HAMILTON COUNTY, Tenn. (WDEF) – The Tennessee governor and education commissioner wants to temporarily halt “negative consequences” of student assessments on educators and schools this school year.
This as teachers and districts have found themselves trying to educate students while in the coronavirus pandemic.
“Given the unprecedented disruption that the COVID-19 pandemic and extended time away from the classroom has had on Tennessee’s students, my Administration will work with the General Assembly to bring forward a solution for this school year that alleviates any burdens associated with educator evaluations and school accountability metrics,” Governor Bill Lee said.
“Administering assessments to gauge student learning and ensuring strong accountability best enables us to meet the needs of all students, however we know the significant challenges our teachers and school and district leaders are facing and it remains critical to reward their good work. We look forward to working together with our elected officials on a solution for this school year that preserves our strong foundations while ensuring that every teacher feels supported in focusing on educating their students,” Commissioner Penny Schwinn said.
State Senator Bo Watson, (R-Hixson) said he hasn’t seen Governor Lee’s full request, but it’s something he feels that senators will look at favorably.
“I think that members are sensitive to the environment that teachers and students are operating in now. Some schools are meeting remotely, both remotely and in-person and some schools are in-person, and to hold the system accountable to a law that was written under completely different circumstances, I think the senate would view that as being unfair,” Sen. Watson said.
Hamilton County Education Association President Jeanette Omarkhail has previously given her take relating to student assessments and teacher evaluations.
News 12 spoke with her about it last week.
“Having a way to assess and know where our kids our to keep, drive our instruction is critical, but to evaluate the teachers, the schools to put a label on us based on that in this critical time is not appropriate.
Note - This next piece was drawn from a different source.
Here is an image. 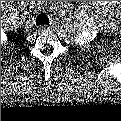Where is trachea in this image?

I think that, I don’t even think the testing, the tests should be done,” Omarkhail said.
The governor still wants students assessments to be administered.
“Accountability remains incredibly important for the education of Tennessee’s students, and we will keep this year’s assessments in place to ensure an accurate picture of where our students are and what supports are needed to regain learning loss and get them back on the path to success,” Gov. Lee said.
This wouldn’t be the first time lawmakers have held teachers and schools harmless.
A couple of years ago legislators decided to hold them harmless when there were issues administering TNReady tests.
Sen. Watson said that lawmakers could take up Governor Lee’s request when they meet in January.